=== Exercise 1 ===
Reproduce the sawdust storage thread from "COMBUSTIBLE FIBERS. Readily" to "Could be H2.", swapping "sawdust" for "wood chips".
=== Exercise 2 ===
Please answer these questions from the sawdust storage thread:
(a) How high are the concrete walls of the building?
(b) How far is the building from the F-1 building?
(c) Which chapter of the IFC does cda suggest checking?
=== Exercise 3 ===
Write what comes next in the sawdust storage thread, starting after its last line.

(Text shown begins)

# sawdust storage building



## Rick18071 (May 21, 2014)

I could use some help with this. They are calling it S-1. 1,150 sq ft. 11' high concrete walls and then 9' wood walls on top of that. The roof is wood. one side is left open. Not sure how they are getting the sawdust in. The plans show a large funnel in the roof. 8' from a F-1 building (sawmill). Should this be in a high hazard group?

COMBUSTIBLE FIBERS. Readily ignitable and free-burning materials in a fibrous or shredded form, such as cocoa fiber, cloth, cotton, excelsior, hay, hemp, henequen, istle, jute, kapok, oakum, rags, sisal, Spanish moss, straw, tow, wastepaper, certain synthetic fibers or other like materials. This definition does not include densely packed baled cotton.

This does not say anything about sawdust.

I would apprciate any help on this.


----------



## ICE (May 21, 2014)

Is it fiber or dust?  Could be H2.


----------



## cda (May 21, 2014)

Why are they storing sawdust?

Did you check chap 19 IFC for any sections that apply

http://publicecodes.cyberregs.com/icod/ifc/2009/icod_ifc_2009_19_par013.htm


----------



## Rick18071 (May 21, 2014)

(Text shown ends)
(Material shown begins)

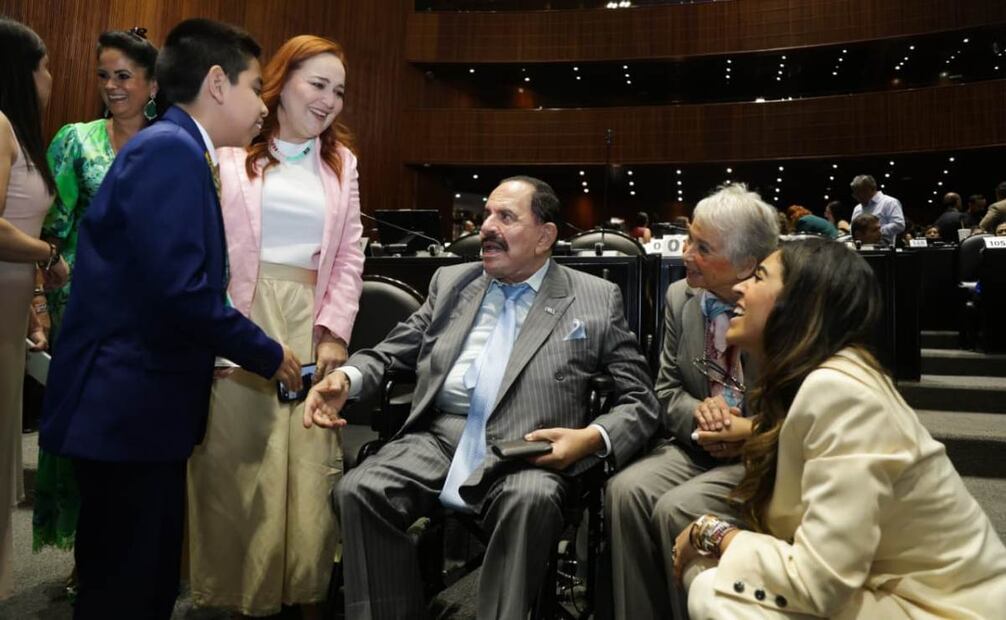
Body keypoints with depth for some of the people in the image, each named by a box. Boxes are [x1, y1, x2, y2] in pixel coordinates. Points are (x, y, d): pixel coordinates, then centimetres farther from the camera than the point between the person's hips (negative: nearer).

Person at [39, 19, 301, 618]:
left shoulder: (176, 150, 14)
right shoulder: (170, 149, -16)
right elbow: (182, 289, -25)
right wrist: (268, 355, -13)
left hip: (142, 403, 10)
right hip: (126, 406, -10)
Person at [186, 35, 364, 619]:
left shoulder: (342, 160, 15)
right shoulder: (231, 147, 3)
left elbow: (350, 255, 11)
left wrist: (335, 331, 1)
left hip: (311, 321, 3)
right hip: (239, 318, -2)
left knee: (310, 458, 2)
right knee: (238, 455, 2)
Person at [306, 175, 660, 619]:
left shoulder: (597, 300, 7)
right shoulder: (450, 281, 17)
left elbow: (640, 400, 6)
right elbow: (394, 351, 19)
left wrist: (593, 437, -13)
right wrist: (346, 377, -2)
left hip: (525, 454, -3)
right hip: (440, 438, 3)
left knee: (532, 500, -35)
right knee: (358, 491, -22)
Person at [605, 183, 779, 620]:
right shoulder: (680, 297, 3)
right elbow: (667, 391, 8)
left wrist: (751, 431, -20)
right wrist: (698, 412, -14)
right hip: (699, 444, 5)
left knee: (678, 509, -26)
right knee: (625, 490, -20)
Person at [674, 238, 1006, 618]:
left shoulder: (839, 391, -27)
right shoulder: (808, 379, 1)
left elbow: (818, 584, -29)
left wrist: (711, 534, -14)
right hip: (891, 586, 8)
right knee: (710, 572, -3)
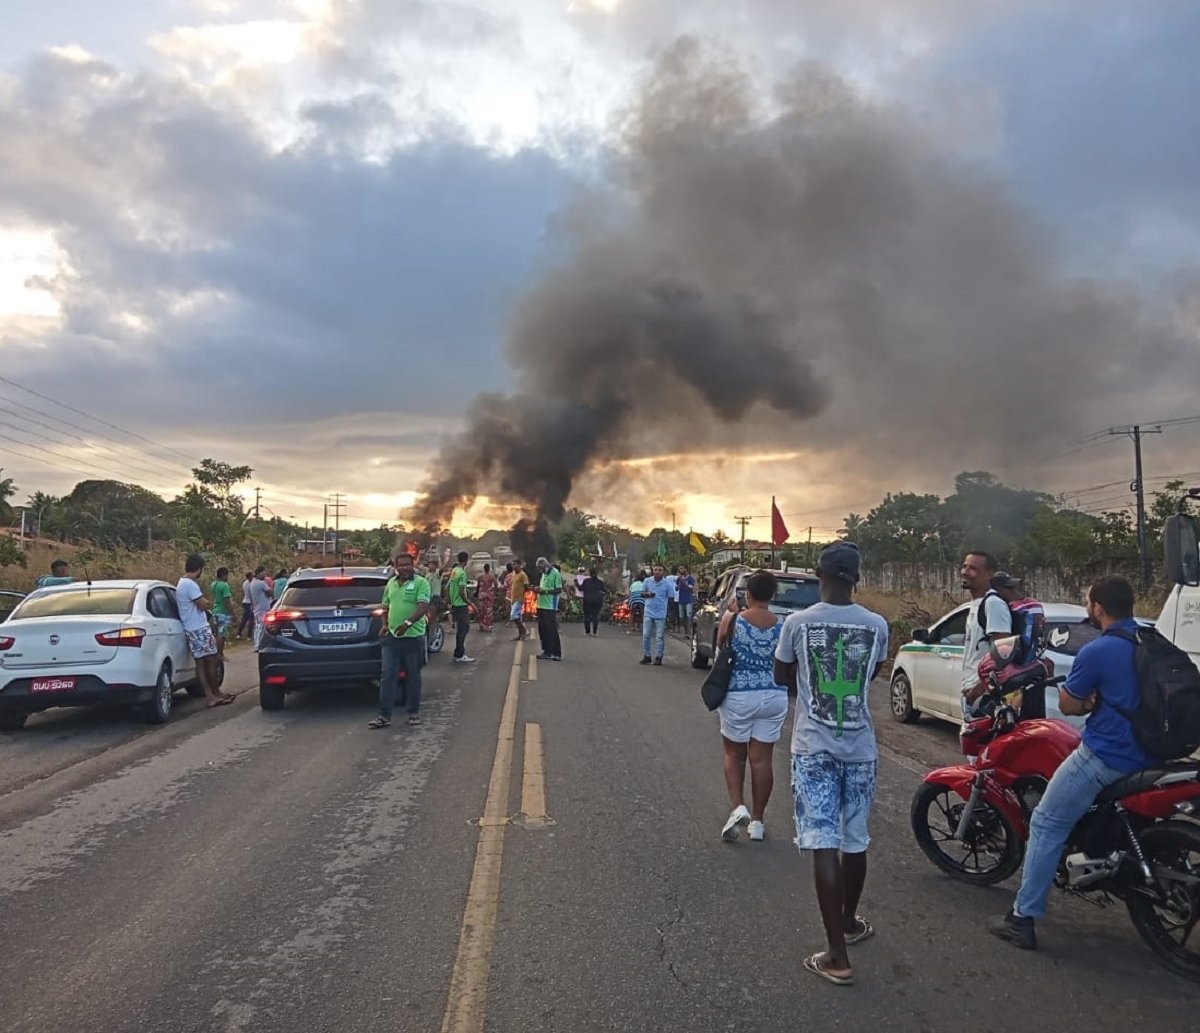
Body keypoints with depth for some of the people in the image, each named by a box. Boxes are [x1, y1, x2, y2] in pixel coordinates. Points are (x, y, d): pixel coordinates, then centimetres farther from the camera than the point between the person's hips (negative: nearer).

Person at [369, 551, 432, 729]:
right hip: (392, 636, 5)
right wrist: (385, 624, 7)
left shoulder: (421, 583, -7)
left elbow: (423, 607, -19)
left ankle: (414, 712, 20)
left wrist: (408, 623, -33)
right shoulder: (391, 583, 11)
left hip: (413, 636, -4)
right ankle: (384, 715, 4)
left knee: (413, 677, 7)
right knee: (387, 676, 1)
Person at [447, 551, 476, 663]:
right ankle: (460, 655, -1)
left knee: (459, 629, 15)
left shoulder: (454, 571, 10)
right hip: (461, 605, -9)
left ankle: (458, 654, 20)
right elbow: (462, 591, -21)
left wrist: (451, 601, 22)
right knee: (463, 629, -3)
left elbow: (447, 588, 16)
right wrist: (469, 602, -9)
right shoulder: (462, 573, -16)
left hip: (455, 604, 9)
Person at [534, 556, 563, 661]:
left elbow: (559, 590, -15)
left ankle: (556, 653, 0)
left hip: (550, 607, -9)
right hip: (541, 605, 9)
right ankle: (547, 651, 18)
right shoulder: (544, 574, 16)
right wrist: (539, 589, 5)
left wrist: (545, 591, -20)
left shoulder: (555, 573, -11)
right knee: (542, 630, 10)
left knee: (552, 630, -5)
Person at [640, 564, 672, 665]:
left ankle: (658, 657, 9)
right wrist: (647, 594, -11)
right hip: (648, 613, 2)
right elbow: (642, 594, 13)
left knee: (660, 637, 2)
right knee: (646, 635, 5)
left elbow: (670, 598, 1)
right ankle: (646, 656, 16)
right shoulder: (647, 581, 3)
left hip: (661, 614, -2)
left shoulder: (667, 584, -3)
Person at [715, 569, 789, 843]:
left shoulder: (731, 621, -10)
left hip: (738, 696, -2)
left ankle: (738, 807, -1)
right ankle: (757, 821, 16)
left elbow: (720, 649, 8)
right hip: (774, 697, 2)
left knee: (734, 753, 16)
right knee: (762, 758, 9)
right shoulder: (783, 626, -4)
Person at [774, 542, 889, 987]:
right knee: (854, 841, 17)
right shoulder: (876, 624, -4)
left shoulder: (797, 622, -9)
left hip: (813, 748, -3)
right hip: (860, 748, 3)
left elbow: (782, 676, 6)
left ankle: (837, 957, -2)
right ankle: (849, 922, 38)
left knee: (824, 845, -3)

(Material shown ends)

=== Response box 1 ===
COMBUSTIBLE FIBERS. Readily ignitable and free-burning materials in a fibrous or shredded form, such as cocoa fiber, cloth, cotton, excelsior, hay, hemp, henequen, istle, jute, kapok, oakum, rags, sisal, Spanish moss, straw, tow, wastepaper, certain synthetic fibers or other like materials. This definition does not include densely packed baled cotton.

This does not say anything about wood chips.

I would apprciate any help on this.


----------



## ICE (May 21, 2014)

Is it fiber or dust?  Could be H2.

=== Response box 2 ===
(a) 11 feet.
(b) 8 feet.
(c) Chapter 19.

=== Response box 3 ===
Only says sawdust storage building on plans. It's waste from the saw mill. I guess they store it untill it's get pick up.


----------



## Rick18071 (May 21, 2014)

Are these combustible fibers? wood is not in defintion. Not sure if it is dust.


----------



## ICE (May 21, 2014)

Here, the Fire Dept. determines if it is dust.  A sieve test tells the story.  As I recall it is a 120 micron sieve and if it passes through that, it is dust. I could be off by a mile's worth of microns.


----------



## cda (May 21, 2014)

E102.1.5 Combustible dusts and powders. Finely divided solids which may be dispersed in air as a dust cloud: wood sawdust, plastics, coal, flour, powdered metals (few exceptions).


----------



## hlfireinspector (May 21, 2014)

See Chapter 28 IFC 2803.3 then Chapter 22 and IMC


----------



## Frank (May 21, 2014)

H-3 Combustible Fiber, Flammable Solid.  Subject to spontanious combustion if gets damp or green when sawn.

Worked that fire many times with piles at sawmills or mulch piles.

http://www.kdrv.com/sawdust-sets-fire-at-biomass/

http://www.rexburgstandardjournal.com/news/fire-threat-contained/article_bd1ca486-b147-11e2-8489-0019bb2963f4.html#axzz32MrdaAEJ


----------



## Rick18071 (May 21, 2014)

Thanks hlfireinspector.

2904.5 Storage of more than 1,000 cubic feet. Loose combustible fibers in quantities exceeding 1,000 cubic feet (28 m3) shall be stored in rooms enclosed with 2-hour fire-resistance-rated fire barriers, with openings protected by an approved opening protective assembly having a fire protection rating of 11/2 hours, and constructed in accordance with the International Building Code. The storage room shall be protected by an automatic sprinkler system installed in accordance with Section 903.3.1.1.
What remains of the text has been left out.